Vanderbilt-Ingram Cancer Centerresearchers have uncovered another clue in the mystery of how chromosomal translocations cause acute leukemias.
Their findings suggest new treatment possibilities for these cancers of the bone marrow and blood.
In the October 26th issue of the Proceedings of the National Academy of Sciences, Scott W. Hiebert, Ph.D., professor of Biochemistry and Medicine, and colleagues report the molecular outcome of the most frequent translocation in acute myeloid leukemia (AML). The inv(16) translocation results in the production of a protein that collaborates to turn genes off, even when they should be turned on.
"This work really changes the paradigm for thinking about how this molecule works. And now that we know how it works, we can start thinking about potential therapies that block its action," Hiebert said.
Acute leukemia is a rapidly progressing disease and results in the accumulation of immature, functionless cells in the blood that interfere with the body's production of healthy blood cells. According to the Leukemia Society of America, 12,500 new cases will be diagnosed and some 7,900 persons will die from acute leukemia this year. About half of all acute leukemias are caused by chromosomal translocations, Hiebert said.
A chromosomal translocation happens when chromosomes--the structures containing genes--break and rejoin in a different way, creating new genes at the breakpoints. Think about breaking up a red stick and a blue stick, mixing up the pieces, and gluing them back together to make two new sticks. If the sticks were chromosomes, new genes would be created where red meets blue. Hiebert's goal has been to figure out what these new red-blue genes do, and how they participate in causing cancer.
The current work focuses on inv(16), the most frequent of several translocations associated with AML. Inv(16) happens when the middle section of chromosome 16 breaks and flips around--an inversion translocation.
The product of the new gene created by inv(16) alters the activity of a protein called AML-1. AML-1 is a transcription factor--a protein that turns other genes on and off. It is what Hiebert calls a "master regulator" because it controls major cellular pathways that participate in the proliferation, survival, and differentiation of blood cells.
The importance of AML-1 is underscored by the fact that its gene is one of the most commonly mutated in human leukemia. Translocations disrupting the AML-1 gene are associated with both acute myeloid and acute lymphocytic leukemias.
Whereas previous models held that inv(16) simply kept AML-1 from doing its job of turning genes on and off, Hiebert and colleagues now demonstrate that inv(16) joins with AML-1 to actively turn genes off, even those that AML-1 usually turns on.
It is likely that inv(16) recruits other proteins to help it force AML-1 to always turn genes off, Hiebert said, and possible treatments may hinge on the proteins that join it.
Based on other studies, one of these proteins might be an enzyme called histone deacetylase (HDAC).
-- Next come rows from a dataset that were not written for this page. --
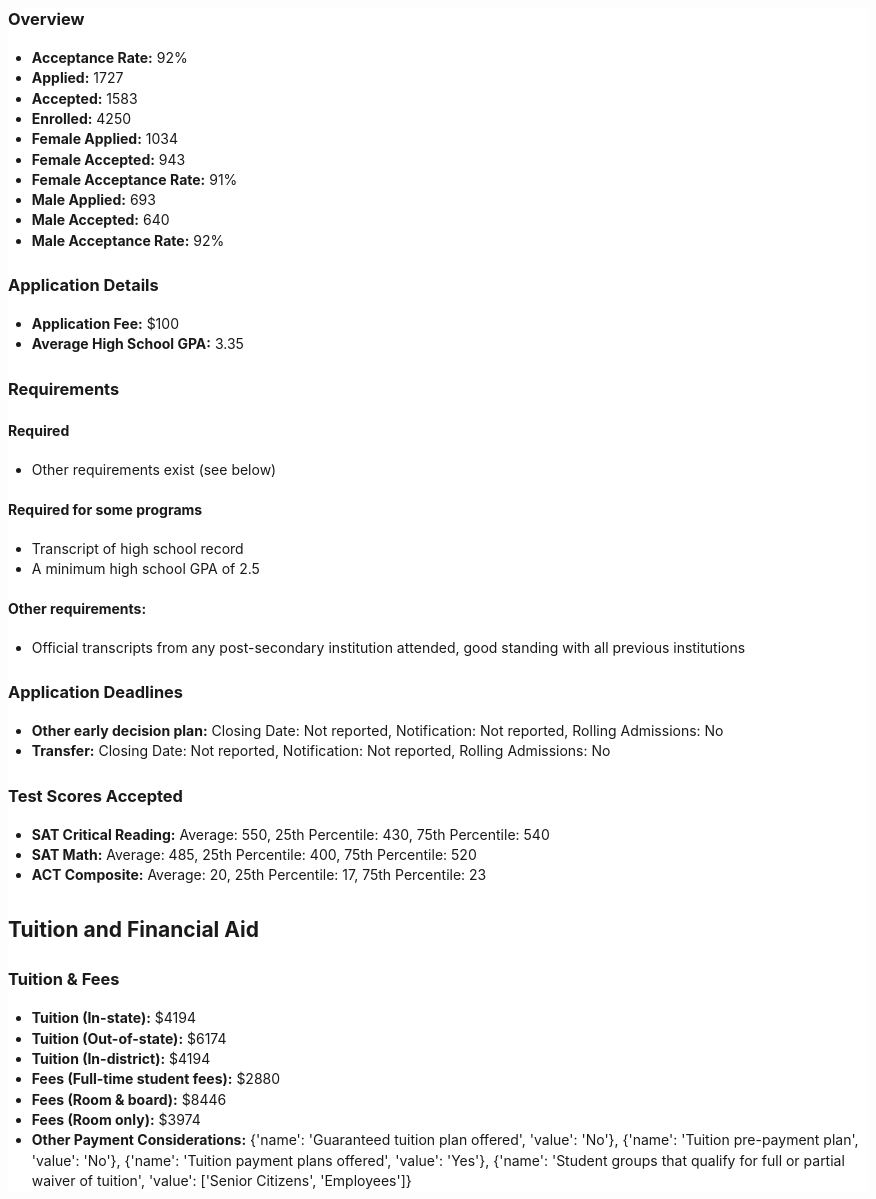 ### Overview

- **Acceptance Rate:** 92%
- **Applied:** 1727
- **Accepted:** 1583
- **Enrolled:** 4250
- **Female Applied:** 1034
- **Female Accepted:** 943
- **Female Acceptance Rate:** 91%
- **Male Applied:** 693
- **Male Accepted:** 640
- **Male Acceptance Rate:** 92%

### Application Details

- **Application Fee:** $100
- **Average High School GPA:** 3.35

### Requirements

#### Required

- Other requirements exist (see below)

#### Required for some programs

- Transcript of high school record
- A minimum high school GPA of 2.5

#### Other requirements:

- Official transcripts from any post-secondary institution attended, good standing with all previous institutions

### Application Deadlines

- **Other early decision plan:** Closing Date: Not reported, Notification: Not reported, Rolling Admissions: No
- **Transfer:** Closing Date: Not reported, Notification: Not reported, Rolling Admissions: No

### Test Scores Accepted

- **SAT Critical Reading:** Average: 550, 25th Percentile: 430, 75th Percentile: 540
- **SAT Math:** Average: 485, 25th Percentile: 400, 75th Percentile: 520
- **ACT Composite:** Average: 20, 25th Percentile: 17, 75th Percentile: 23

## Tuition and Financial Aid

### Tuition & Fees

- **Tuition (In-state):** $4194
- **Tuition (Out-of-state):** $6174
- **Tuition (In-district):** $4194
- **Fees (Full-time student fees):** $2880
- **Fees (Room & board):** $8446
- **Fees (Room only):** $3974
- **Other Payment Considerations:** {'name': 'Guaranteed tuition plan offered', 'value': 'No'}, {'name': 'Tuition pre-payment plan', 'value': 'No'}, {'name': 'Tuition payment plans offered', 'value': 'Yes'}, {'name': 'Student groups that qualify for full or partial waiver of tuition', 'value': ['Senior Citizens', 'Employees']}
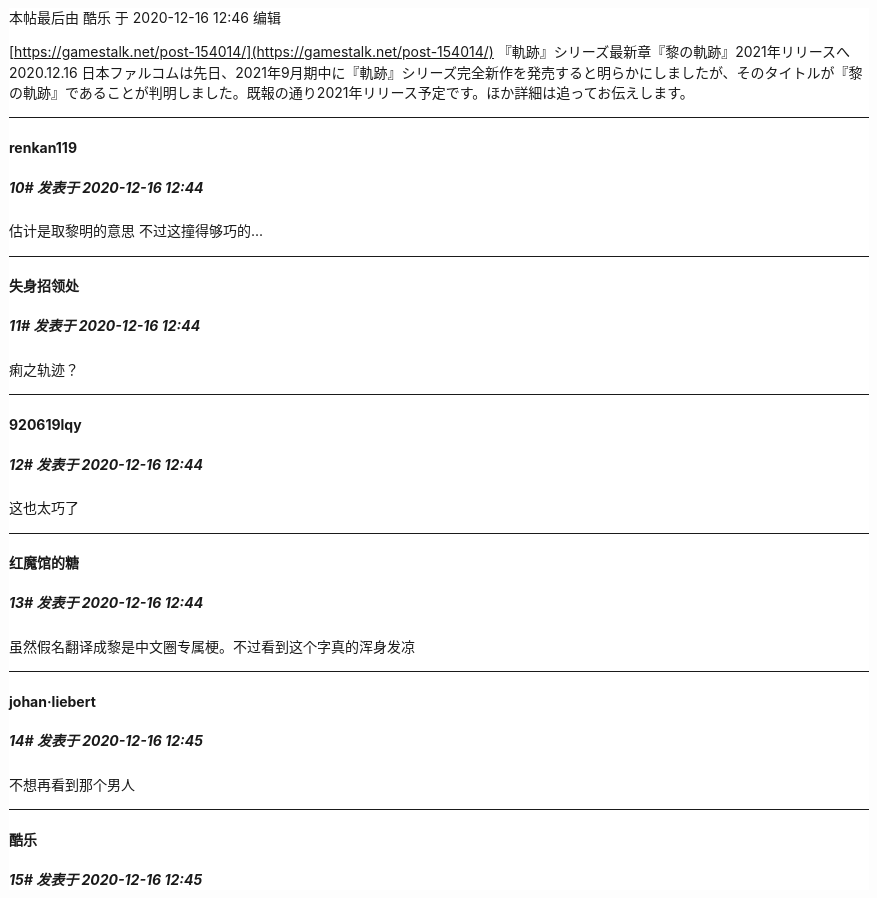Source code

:  本帖最后由 酷乐 于 2020-12-16 12:46 编辑 

[https://gamestalk.net/post-154014/](https://gamestalk.net/post-154014/)
『軌跡』シリーズ最新章『黎の軌跡』2021年リリースへ
2020.12.16
日本ファルコムは先日、2021年9月期中に『軌跡』シリーズ完全新作を発売すると明らかにしましたが、そのタイトルが『黎の軌跡』であることが判明しました。既報の通り2021年リリース予定です。ほか詳細は追ってお伝えします。


-----

####  renkan119  
##### 10#       发表于 2020-12-16 12:44


估计是取黎明的意思 不过这撞得够巧的...


-----

####  失身招领处  
##### 11#       发表于 2020-12-16 12:44


痢之轨迹？


-----

####  920619lqy  
##### 12#       发表于 2020-12-16 12:44


这也太巧了


-----

####  红魔馆的糖  
##### 13#       发表于 2020-12-16 12:44


虽然假名翻译成黎是中文圈专属梗。不过看到这个字真的浑身发凉


-----

####  johan·liebert  
##### 14#       发表于 2020-12-16 12:45


不想再看到那个男人


-----

####  酷乐  
##### 15#       发表于 2020-12-16 12:45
Hiebert and colleagues will now determine whether HDAC is part of the group working with inv(16).
"If HDAC is involved, then drugs that block its activity--HDAC inhibitors--might have an impact," Hiebert said. "We have these HDAC inhibitors, and they're being tried for other diseases. Our data suggest that they might provide effective treatment for AML."
In addition to determining what other proteins associate with inv(16), Hiebert is interested in defining the genes that are being turned off by the group. His preliminary data suggest that the complex is turning off tumor suppressor genes. Tumor suppressors protect against malignancy by sending threatening cells down a suicide pathway.
"The model for how translocations cause leukemia is then rather simple: translocation products turn off multiple tumor suppressors, and from there it only takes one or two more mutations to make a cancerous cell," Hiebert said.
Hiebert's colleagues Bart Lutterbach, Ph.D., a Fellow of the Leukemia Society of America, research assistant Yue Hou, and graduate student Kristie L. Durst participated in the studies. The work was supported by the National Cancer Institute, the National Institutes of Health, and the VICC.